Most point-and-clicks were two separate systems: an inventory system and a conversation system. Generally, a conversation would involve you choosing a line of dialogue from among several listed. Then you’d read (or listen to) the other character’s response. Repeat until you’ve exhausted every option and you’ve got The Dialogue Tree. Sometimes you could ask about an item in your inventory, but for things in the environment (signs, gaping holes, dead bodies), you were out of luck, unless the conversation system added another dialogue option after you looked at said environmental object.
And here’s Resonance’s neatest idea: it turns any named item into something you can ask other characters about.
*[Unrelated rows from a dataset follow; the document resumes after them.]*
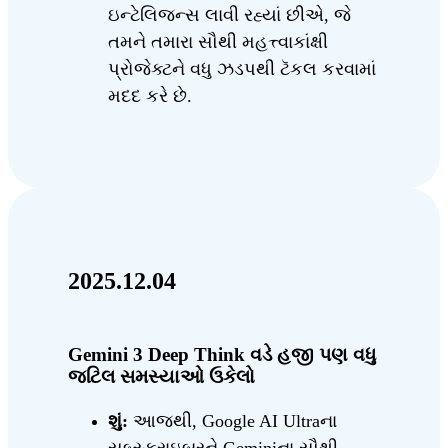
ઇન્ટેલિજન્સ લાવી રહ્યાં છીએ, જે
તમને તમારા સૌથી મહત્ત્વાકાંક્ષી
પ્રોજેક્ટને વધુ ઝડપથી ટૅકલ કરવામાં
મદદ કરે છે.
2025.12.04
Gemini 3 Deep Think વડે હજી પણ વધુ
જટિલ સમસ્યાઓ ઉકેલો
શું:
આજથી, Google AI Ultraના
સબ્સ્ક્રાઇબરને Geminiના સૌથી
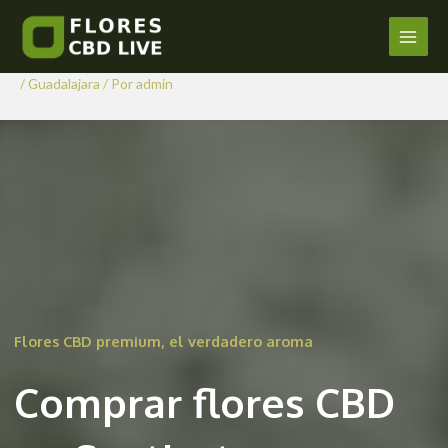
Comprar Flores CBD en
Ir
al
Santiuste
Main
contenido
/
Guadalajara
/ Por
admin
Men
Flores CBD premium, el verdadero aroma
Comprar flores CBD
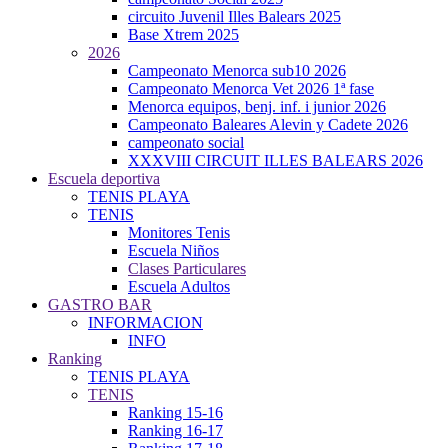
circuito Juvenil Illes Balears 2025
Base Xtrem 2025
2026
Campeonato Menorca sub10 2026
Campeonato Menorca Vet 2026 1ª fase
Menorca equipos, benj. inf. i junior 2026
Campeonato Baleares Alevin y Cadete 2026
campeonato social
XXXVIII CIRCUIT ILLES BALEARS 2026
Escuela deportiva
TENIS PLAYA
TENIS
Monitores Tenis
Escuela Niños
Clases Particulares
Escuela Adultos
GASTRO BAR
INFORMACION
INFO
Ranking
TENIS PLAYA
TENIS
Ranking 15-16
Ranking 16-17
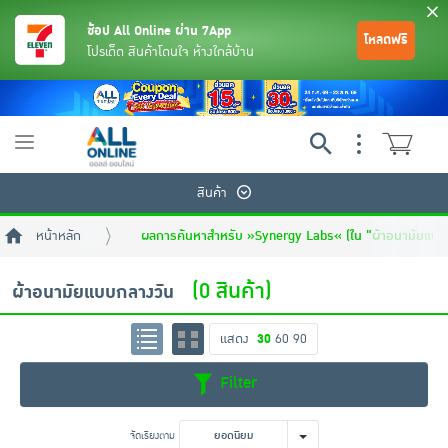
ช้อป All Online ผ่าน 7App
โหลดฟรี
โปรเด็ด สินค้าโดนใจ ห้างใกล้บ้าน
Toggle
navigation
สินค้า
หน้าหลัก
ผลการค้นหาสำหรับ »Synergy Labs« (ใน "ผ้าอนามัยแบบ
(0 สินค้า)
ผ้าอนามัยแบบกลางวัน
แสดง
30
60
90
ย้อนกลับ
ย้อนกลับ
ย้อนกลับ
ย้อนกลับ
ย้อนกลับ
ย้อนกลับ
ย้อนกลับ
ย้อนกลับ
ย้อนกลับ
ย้อนกลับ
ย้อนกลับ
Filter
เครื่องดื่มและผงชงดื่ม
มือถือ
พระเครื่อง test pop
จัดเรียงตาม
ยอดนิยม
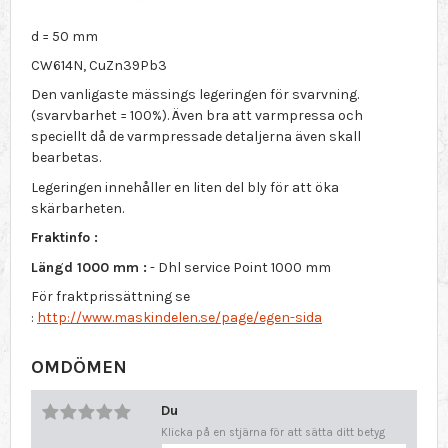
d = 50 mm
CW614N, CuZn39Pb3
Den vanligaste mässings legeringen för svarvning.
(svarvbarhet = 100%). Även bra att varmpressa och
speciellt då de varmpressade detaljerna även skall
bearbetas.
Legeringen innehåller en liten del bly för att öka
skärbarheten.
Fraktinfo :
Längd 1000 mm :
- Dhl service Point 1000 mm
För fraktprissättning se
:
http://www.maskindelen.se/page/egen-sida
OMDÖMEN
Du
Klicka på en stjärna för att sätta ditt betyg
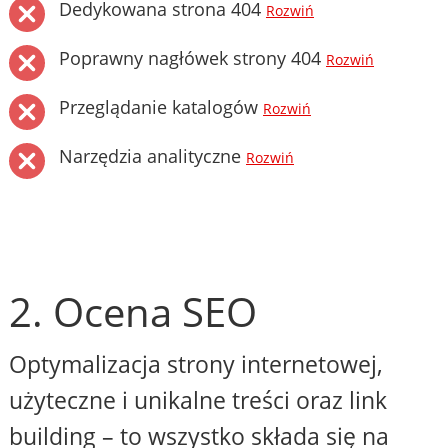
Dedykowana strona 404
Rozwiń
Poprawny nagłówek strony 404
Rozwiń
Przeglądanie katalogów
Rozwiń
Narzędzia analityczne
Rozwiń
2. Ocena SEO
Optymalizacja strony internetowej,
użyteczne i unikalne treści oraz link
building – to wszystko składa się na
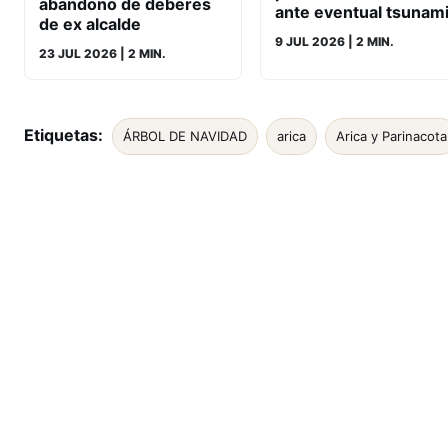
abandono de deberes
ante eventual tsunam
de ex alcalde
9 JUL 2026
| 2 MIN.
23 JUL 2026
| 2 MIN.
Etiquetas:
ÁRBOL DE NAVIDAD
arica
Arica y Parinacota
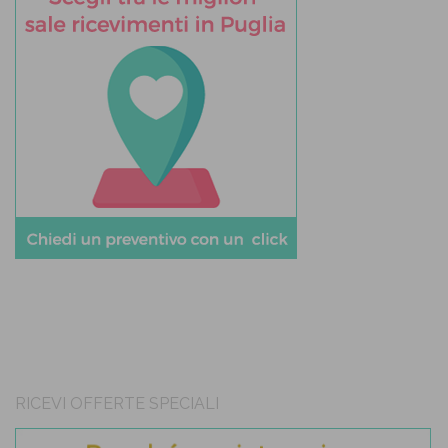
RICEVI OFFERTE SPECIALI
Each character has a Short Term Memory (STM), a kind of inventory for objects they’re not carrying. Point at an item in the environment and drag it to the STM and it becomes an object you can examine. Drag it onto another character in the environment and it will trigger a conversation about that object. Inventory and conversation are synthesized by giving memory a tangible (at least on a systemic level) and functional representation.
In addition to STM and inventory, each character has a Long Term Memory (LTM), which stores events from their past. Characters may share LTMs if they were both present for an event.
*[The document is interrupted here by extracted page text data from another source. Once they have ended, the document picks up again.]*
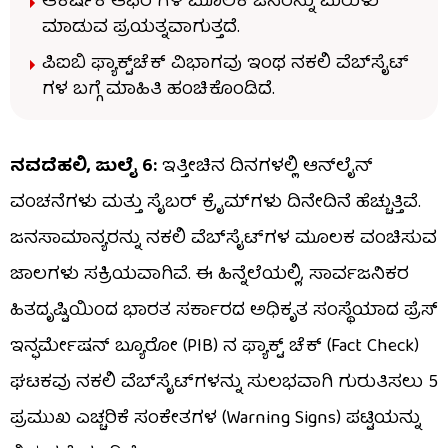
ಆಕರ್ಷಕ ಆಫರ್​ಗಳ ಮೂಲಕ ಜನರನ್ನು ಮರುಳು
ಮಾಡುವ ಪ್ರಯತ್ನವಾಗುತ್ತದೆ.
ಪಿಐಬಿ ಫ್ಯಾಕ್ಟ್​ಚೆಕ್ ವಿಭಾಗವು ಇಂಥ ನಕಲಿ ವೆಬ್​ಸೈಟ್​
ಗಳ ಬಗ್ಗೆ ಮಾಹಿತಿ ಹಂಚಿಕೊಂಡಿದೆ.
ನವದೆಹಲಿ, ಜುಲೈ 6:
ಇತ್ತೀಚಿನ ದಿನಗಳಲ್ಲಿ ಆನ್‌ಲೈನ್
ವಂಚನೆಗಳು ಮತ್ತು ಸೈಬರ್ ಕ್ರೈಮ್‌ಗಳು ದಿನೇದಿನೆ ಹೆಚ್ಚುತ್ತಿವೆ.
ಜನಸಾಮಾನ್ಯರನ್ನು ನಕಲಿ ವೆಬ್‌ಸೈಟ್‌ಗಳ ಮೂಲಕ ವಂಚಿಸುವ
ಜಾಲಗಳು ಸಕ್ರಿಯವಾಗಿವೆ. ಈ ಹಿನ್ನೆಲೆಯಲ್ಲಿ, ಸಾರ್ವಜನಿಕರ
ಹಿತದೃಷ್ಟಿಯಿಂದ ಭಾರತ ಸರ್ಕಾರದ ಅಧಿಕೃತ ಸಂಸ್ಥೆಯಾದ ಪ್ರೆಸ್
ಇನ್ಫರ್ಮೇಷನ್ ಬ್ಯೂರೋ (PIB) ನ ಫ್ಯಾಕ್ಟ್ ಚೆಕ್ (Fact Check)
ಘಟಕವು ನಕಲಿ ವೆಬ್‌ಸೈಟ್‌ಗಳನ್ನು ಸುಲಭವಾಗಿ ಗುರುತಿಸಲು 5
ಪ್ರಮುಖ ಎಚ್ಚರಿಕೆ ಸಂಕೇತಗಳ (Warning Signs) ಪಟ್ಟಿಯನ್ನು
What all this means in theory is that you can ask anyone about pretty much anything you come across in the environment. No more will you remember some specific object and then not be able to ask the janitor about it! At last, conversational freedom!
In practice, though, you might end up just dumping everything into your STM, and then perform the ISM with every single thing you’ve seen. Also, by not automatically adding topics to a conversation tree after you’ve looked at an important item, you might find yourself backtracking to a spot because you forgot to add the item to your STM.
And sometimes, you might be trying to drag an item to a particular character, or click on a particular spot on the screen, only to trigger the STM menu, at which point a large list of things remembered will block your view of the left side of the screen.
And then, having four characters working together can provide for some interesting puzzles involving distractions, and the more institutional characters (the cop and the doctor) have access to areas that the blogger (“Investigative journalist!”) and the nerd don’t, and so sometimes you’re at the right place at the right time with the wrong character or the wrong memory, and so you have to switch to the right character and get them there ASAP. Which really isn’t too difficult, because in most areas you’re never more than one or two screens from the exit, which takes you to a map that lets you select your destination. And load times are pretty nonexistent, so it’s more a psychological hassle than a temporal one.
Which might actually sum up Resonance and contemporary point-and-clicks in general. So long as the Internet is accessible, nothing in a point-and-click ever has to be a stumbling block. And so that pushes designers to be cleverer, to find new ways of interacting with old systems and push them beyond mere obtuseness. Resonance doesn’t always succeed, and it is hobbled by some irritating UI issues, but it sure as hell tries.